A senior U.S. official on Tuesday disclosed additional seismic information that he said supports an allegation of an underground nuclear test at China's Lop Nor test grounds on June 22, 2020.
Assistant Secretary of State Christopher Yeaw, speaking at an event hosted by the Hudson Institute in Washington, said data from a remote seismic monitoring station in Kazakhstan - identified as PS23 - registered an "explosion" of magnitude 2.75. The station is located about 450 miles (720 km) from the Lop Nor testing area in western China, according to Yeaw.
"I’ve looked at additional data since then. There is very little possibility I would say that it is anything but an explosion, a singular explosion," Yeaw said, asserting that the readings were inconsistent with mining blasts. He added the data were "entirely not consistent with an earthquake." Yeaw, who previously served as an intelligence analyst and defense official and holds a doctorate in nuclear engineering, said the pattern of signals was "what you would expect with a nuclear explosive test."
The Comprehensive Test Ban Treaty Organization (CTBTO), which operates a global network to detect nuclear test explosions, said the available record does not allow it to confirm Yeaw’s allegation with confidence. CTBTO Executive Secretary Robert Floyd noted that the PS23 station recorded "two very small seismic events" on June 22, 2020, separated by 12 seconds.
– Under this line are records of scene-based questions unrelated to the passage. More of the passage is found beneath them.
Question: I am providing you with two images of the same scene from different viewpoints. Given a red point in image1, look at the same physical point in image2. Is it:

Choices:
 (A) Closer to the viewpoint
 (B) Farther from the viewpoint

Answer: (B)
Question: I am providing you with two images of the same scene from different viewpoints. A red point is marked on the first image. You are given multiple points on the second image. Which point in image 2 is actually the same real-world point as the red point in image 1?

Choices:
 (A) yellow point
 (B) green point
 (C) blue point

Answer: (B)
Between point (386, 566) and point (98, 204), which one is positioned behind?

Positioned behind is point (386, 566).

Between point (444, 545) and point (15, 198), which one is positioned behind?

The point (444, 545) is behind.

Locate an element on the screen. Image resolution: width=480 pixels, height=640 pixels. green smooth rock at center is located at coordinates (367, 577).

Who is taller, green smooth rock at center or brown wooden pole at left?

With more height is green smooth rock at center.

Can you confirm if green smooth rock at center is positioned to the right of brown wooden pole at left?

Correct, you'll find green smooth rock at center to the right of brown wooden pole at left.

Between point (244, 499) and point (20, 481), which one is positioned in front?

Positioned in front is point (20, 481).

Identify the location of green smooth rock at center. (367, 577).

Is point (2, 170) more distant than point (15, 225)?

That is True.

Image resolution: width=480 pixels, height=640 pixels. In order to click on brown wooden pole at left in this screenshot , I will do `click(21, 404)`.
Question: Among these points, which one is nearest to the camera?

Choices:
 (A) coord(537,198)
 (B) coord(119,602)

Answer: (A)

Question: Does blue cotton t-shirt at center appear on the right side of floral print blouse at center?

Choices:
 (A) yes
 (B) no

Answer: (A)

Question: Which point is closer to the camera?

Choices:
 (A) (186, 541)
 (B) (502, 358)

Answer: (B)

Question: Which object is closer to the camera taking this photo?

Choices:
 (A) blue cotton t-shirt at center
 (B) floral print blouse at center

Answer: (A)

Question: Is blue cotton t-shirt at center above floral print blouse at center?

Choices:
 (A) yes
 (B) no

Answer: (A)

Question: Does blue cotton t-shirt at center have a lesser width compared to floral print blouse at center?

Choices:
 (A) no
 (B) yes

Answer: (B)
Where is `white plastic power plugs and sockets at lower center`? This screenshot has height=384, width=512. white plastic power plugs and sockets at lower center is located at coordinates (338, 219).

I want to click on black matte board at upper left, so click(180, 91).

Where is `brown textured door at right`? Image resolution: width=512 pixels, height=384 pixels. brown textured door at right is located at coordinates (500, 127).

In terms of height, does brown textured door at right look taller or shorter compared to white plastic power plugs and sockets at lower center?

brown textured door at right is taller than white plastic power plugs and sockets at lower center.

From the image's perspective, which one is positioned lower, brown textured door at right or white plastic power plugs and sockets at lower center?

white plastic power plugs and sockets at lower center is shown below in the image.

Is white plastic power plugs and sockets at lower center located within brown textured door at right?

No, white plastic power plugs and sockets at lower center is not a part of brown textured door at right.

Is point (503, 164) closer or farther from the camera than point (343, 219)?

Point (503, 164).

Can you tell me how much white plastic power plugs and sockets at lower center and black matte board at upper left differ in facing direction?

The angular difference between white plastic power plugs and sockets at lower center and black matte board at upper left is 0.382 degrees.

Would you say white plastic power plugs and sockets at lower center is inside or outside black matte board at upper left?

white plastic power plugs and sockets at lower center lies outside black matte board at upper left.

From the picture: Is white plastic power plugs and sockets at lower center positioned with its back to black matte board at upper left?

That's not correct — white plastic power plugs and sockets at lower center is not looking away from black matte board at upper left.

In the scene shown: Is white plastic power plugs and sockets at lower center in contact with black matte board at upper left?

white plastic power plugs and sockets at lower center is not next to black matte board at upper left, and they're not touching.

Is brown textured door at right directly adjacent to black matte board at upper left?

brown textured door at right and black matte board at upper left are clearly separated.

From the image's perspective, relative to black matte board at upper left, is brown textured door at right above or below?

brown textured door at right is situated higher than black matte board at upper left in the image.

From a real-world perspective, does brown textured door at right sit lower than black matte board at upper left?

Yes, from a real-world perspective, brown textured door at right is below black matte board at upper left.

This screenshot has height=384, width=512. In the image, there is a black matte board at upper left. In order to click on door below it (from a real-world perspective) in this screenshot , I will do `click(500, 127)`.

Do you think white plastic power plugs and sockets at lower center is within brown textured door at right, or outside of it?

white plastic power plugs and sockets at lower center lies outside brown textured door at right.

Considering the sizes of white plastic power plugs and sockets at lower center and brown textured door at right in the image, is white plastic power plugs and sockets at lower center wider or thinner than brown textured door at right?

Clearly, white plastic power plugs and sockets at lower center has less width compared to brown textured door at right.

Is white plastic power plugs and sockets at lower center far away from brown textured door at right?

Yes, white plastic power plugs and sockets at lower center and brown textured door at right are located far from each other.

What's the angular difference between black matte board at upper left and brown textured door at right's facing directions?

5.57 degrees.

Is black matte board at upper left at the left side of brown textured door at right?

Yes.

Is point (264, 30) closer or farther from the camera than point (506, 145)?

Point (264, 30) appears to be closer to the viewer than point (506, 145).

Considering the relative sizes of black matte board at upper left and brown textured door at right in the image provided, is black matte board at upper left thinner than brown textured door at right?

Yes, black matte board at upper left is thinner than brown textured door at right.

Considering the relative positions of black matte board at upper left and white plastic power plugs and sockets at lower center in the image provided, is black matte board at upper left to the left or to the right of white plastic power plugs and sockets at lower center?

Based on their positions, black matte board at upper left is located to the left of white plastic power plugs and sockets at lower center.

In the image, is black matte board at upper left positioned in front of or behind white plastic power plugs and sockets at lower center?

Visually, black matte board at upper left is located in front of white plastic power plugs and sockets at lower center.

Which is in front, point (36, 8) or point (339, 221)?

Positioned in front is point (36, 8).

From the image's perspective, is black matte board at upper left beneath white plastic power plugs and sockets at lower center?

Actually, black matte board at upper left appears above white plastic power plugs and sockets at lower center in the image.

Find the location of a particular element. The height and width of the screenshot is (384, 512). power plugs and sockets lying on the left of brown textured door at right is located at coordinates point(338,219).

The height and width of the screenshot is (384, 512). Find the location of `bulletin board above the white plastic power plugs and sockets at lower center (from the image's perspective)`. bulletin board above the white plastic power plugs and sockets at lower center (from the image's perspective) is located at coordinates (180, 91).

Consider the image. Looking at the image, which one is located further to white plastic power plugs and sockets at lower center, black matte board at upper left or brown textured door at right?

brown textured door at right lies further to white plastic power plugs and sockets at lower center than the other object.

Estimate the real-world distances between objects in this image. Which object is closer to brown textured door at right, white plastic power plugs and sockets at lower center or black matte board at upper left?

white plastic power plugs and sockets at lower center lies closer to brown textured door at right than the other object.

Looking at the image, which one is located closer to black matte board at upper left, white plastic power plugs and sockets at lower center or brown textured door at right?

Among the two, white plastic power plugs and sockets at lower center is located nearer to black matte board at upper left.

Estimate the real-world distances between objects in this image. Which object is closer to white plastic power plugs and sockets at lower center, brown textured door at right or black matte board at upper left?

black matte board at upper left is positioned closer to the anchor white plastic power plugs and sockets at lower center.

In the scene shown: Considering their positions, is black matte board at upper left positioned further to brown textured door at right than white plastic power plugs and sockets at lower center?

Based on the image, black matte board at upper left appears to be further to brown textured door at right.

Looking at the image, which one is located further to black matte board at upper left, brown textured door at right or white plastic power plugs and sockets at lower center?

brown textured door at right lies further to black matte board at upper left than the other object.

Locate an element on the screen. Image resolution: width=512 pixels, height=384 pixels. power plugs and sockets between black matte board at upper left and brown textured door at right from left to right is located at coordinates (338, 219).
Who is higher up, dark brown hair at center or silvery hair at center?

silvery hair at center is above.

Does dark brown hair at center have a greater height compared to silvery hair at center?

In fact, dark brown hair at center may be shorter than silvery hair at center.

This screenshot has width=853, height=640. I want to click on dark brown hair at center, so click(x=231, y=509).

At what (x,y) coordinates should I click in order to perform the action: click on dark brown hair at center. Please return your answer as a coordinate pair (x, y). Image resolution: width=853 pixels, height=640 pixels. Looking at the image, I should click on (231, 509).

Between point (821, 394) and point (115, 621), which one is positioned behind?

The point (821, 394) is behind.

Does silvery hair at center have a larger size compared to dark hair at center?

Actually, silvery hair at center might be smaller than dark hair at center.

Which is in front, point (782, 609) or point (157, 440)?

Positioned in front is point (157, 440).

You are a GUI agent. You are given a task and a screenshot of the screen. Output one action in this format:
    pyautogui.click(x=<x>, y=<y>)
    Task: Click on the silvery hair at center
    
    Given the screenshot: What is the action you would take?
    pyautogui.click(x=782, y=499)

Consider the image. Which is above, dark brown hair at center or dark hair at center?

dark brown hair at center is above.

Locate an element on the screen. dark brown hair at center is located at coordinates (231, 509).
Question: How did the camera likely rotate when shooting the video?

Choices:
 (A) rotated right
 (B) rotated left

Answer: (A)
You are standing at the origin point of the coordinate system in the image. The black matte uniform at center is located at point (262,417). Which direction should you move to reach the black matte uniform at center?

Floyd said the CTBTO’s system is capable of detecting events consistent with nuclear test explosions with yields of 551 tons (500 metric tons) of TNT or greater, but that the two events recorded on June 22 were "far below that level." "As a result, with this data alone, it is not possible to assess the cause of these events with confidence," he said.
In his remarks, Yeaw suggested that China used a technique known as decoupling to intentionally dampen the seismic signature by detonating a device inside a large underground chamber. Yeaw said that, in his assessment, the data did not match the characteristics of either typical mining blasts or natural earthquakes.
China has denied setting off an underground nuclear test blast following the initial U.S. allegation made earlier this month. The country signed, but has not ratified, the 1996 international treaty banning nuclear testing, and its last officially acknowledged underground nuclear test took place in 1996.
The Chinese embassy in Washington did not immediately respond to a request for comment on Yeaw’s additional statements.
Yeaw’s allegation arrives against the backdrop of renewed pressure by U.S. President Donald Trump for China to join the United States and Russia in negotiations to replace New START, the bilateral strategic nuclear arms limitation agreement between Washington and Moscow that expired on February 5. The treaty’s expiration, the U.S. administration has warned, has raised concerns about a potential acceleration of a nuclear arms buildup.
China has rejected the call for three-way negotiations, arguing that its strategic nuclear arsenal is much smaller than those of the United States and Russia. Meanwhile, the Pentagon has reported that China has more than 600 operational warheads and is undertaking a significant expansion of its strategic nuclear forces, projecting that China could field more than 1,000 warheads by 2030.
The United States, like China, has signed but not ratified the 1996 test ban treaty; under international law both countries are obliged to uphold the pact's provisions. The U.S. conducted its last underground nuclear test in 1992 and has since relied on a multibillion-dollar program using advanced diagnostic tools and supercomputer simulations to certify that its nuclear warheads remain reliable without explosive testing.
With competing claims over the interpretation of low-magnitude seismic signals and differing assessments of strategic arsenals, the episode highlights enduring tensions over monitoring, verification and arms control. The CTBTO's caution that the small events recorded were below their confident detection threshold underscores the technical limits that can complicate definitive public assessments of such incidents.
As officials and monitoring bodies weigh the available evidence, the diplomatic debate over nuclear testing, treaty obligations and future arms control arrangements between major powers is likely to remain central to discussions about global security and strategic stability.